John Watanabe described Waker as “fair, reasonable, rational, and generous with his time”. John Kennedy called him a “consensus builder” who works with applicants to meet their needs as well as zoning requirements. And Cathy Stewart talked about Waker’s gift for calming debate before it spirals out of control.
“A lot of cases the board hears can get hot, and they’re always respectful of questions or comments from an opposing party,” Stewart said. “I am amazed at his ability to listen and converse objectively with an opponent, assuring him that he has been heard and understood.”
For his part, Waker embezzled credit, saying the entire Development Review Board — and the entire city — had a part in the honor.
“It’s not just me, it’s the whole board,” he said. “I happen to be the one they chose.”

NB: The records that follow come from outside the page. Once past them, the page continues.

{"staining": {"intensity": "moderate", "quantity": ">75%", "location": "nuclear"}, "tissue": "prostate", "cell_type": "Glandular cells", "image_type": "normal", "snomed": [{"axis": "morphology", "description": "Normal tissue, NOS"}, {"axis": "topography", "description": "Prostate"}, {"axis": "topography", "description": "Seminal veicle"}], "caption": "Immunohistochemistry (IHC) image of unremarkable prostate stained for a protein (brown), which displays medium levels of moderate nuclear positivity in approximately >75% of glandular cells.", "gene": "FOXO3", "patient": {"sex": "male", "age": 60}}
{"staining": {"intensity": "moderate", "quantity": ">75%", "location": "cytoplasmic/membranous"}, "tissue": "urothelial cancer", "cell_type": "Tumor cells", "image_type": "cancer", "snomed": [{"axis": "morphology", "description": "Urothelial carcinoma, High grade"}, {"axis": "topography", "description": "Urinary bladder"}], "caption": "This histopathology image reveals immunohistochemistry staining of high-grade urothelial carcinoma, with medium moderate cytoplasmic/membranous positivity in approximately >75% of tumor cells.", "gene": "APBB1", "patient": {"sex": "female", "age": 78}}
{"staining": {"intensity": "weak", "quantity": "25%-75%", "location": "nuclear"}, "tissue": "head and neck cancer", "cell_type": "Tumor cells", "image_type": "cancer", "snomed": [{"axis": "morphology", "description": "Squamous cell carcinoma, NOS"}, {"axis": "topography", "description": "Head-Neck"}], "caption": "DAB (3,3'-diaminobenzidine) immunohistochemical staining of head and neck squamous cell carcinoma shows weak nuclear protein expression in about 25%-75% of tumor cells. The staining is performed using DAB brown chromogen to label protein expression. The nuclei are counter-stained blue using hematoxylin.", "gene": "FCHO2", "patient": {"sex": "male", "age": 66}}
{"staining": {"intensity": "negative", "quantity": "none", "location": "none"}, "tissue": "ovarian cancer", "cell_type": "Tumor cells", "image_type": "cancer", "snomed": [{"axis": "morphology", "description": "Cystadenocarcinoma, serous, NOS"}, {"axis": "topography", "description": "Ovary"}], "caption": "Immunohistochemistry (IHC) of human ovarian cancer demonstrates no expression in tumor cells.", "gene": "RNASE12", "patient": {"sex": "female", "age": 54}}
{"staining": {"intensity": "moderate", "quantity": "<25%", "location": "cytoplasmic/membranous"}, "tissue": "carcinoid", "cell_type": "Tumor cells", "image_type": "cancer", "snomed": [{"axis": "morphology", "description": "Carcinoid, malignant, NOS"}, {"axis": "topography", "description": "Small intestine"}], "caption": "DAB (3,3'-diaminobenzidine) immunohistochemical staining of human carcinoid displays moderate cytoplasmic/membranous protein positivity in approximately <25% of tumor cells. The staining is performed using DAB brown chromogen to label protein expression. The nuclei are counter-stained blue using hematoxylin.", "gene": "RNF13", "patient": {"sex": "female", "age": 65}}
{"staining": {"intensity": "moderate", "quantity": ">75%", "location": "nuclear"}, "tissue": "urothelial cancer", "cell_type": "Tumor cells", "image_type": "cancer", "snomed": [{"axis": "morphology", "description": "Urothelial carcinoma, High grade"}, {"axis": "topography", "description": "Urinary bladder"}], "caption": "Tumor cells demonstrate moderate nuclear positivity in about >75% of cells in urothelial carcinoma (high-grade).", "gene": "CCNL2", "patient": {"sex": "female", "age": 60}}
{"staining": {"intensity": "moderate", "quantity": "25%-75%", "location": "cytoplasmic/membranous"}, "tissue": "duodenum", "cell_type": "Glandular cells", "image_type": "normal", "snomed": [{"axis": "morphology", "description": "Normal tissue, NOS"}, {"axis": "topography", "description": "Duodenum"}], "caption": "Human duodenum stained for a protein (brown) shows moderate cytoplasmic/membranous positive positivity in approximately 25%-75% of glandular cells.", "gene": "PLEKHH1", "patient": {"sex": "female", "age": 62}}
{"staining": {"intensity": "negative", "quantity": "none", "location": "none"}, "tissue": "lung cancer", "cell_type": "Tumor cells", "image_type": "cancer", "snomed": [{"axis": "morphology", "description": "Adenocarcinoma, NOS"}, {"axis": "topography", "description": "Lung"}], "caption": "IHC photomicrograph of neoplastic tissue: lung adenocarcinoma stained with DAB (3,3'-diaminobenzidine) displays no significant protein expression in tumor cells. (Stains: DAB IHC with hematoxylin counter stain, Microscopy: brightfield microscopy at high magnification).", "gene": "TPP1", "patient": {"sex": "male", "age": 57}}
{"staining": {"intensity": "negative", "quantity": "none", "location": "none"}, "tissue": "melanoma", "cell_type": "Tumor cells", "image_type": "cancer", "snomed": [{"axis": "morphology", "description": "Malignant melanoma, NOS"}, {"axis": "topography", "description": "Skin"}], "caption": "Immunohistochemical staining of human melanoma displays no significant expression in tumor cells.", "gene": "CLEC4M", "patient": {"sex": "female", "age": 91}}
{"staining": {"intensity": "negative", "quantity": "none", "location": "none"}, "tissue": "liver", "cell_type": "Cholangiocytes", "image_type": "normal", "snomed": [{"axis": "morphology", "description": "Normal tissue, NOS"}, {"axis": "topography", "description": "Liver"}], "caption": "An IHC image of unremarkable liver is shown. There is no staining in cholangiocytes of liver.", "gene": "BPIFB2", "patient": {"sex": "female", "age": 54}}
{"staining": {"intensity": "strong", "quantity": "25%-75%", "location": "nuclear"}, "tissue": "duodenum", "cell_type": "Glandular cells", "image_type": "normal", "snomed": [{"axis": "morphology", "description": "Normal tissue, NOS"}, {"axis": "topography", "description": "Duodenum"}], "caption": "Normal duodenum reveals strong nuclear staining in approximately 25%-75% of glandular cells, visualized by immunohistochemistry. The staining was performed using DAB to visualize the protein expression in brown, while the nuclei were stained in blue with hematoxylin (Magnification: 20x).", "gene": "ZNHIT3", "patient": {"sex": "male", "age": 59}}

“I think our board works really well together,” Waker said, saying the members’ individual backgrounds and expertise make for a strong team.
“We may all have different opinions at first, but – knock on wood – in the end, we end up agreeing. We all work well together. That’s what it is – it’s good to having a board that works so well together.”
When asked what made him serve the city on board for a quarter of a century, he replied, “I just like to see the city trying to grow in the right direction.”
Tim and Sue Waker came to Manchester from Connecticut’s Farmington Valley in the late 1970s, raising two children here, Chris and Melissa. Tim worked as a lumberjack for Kevin Beattie and Scott Mayer, did bookkeeping for The Enchanted Dollhouse and worked as a plumber for Bill Herrmann before founding Mountain Plumbing with Kevin Casey.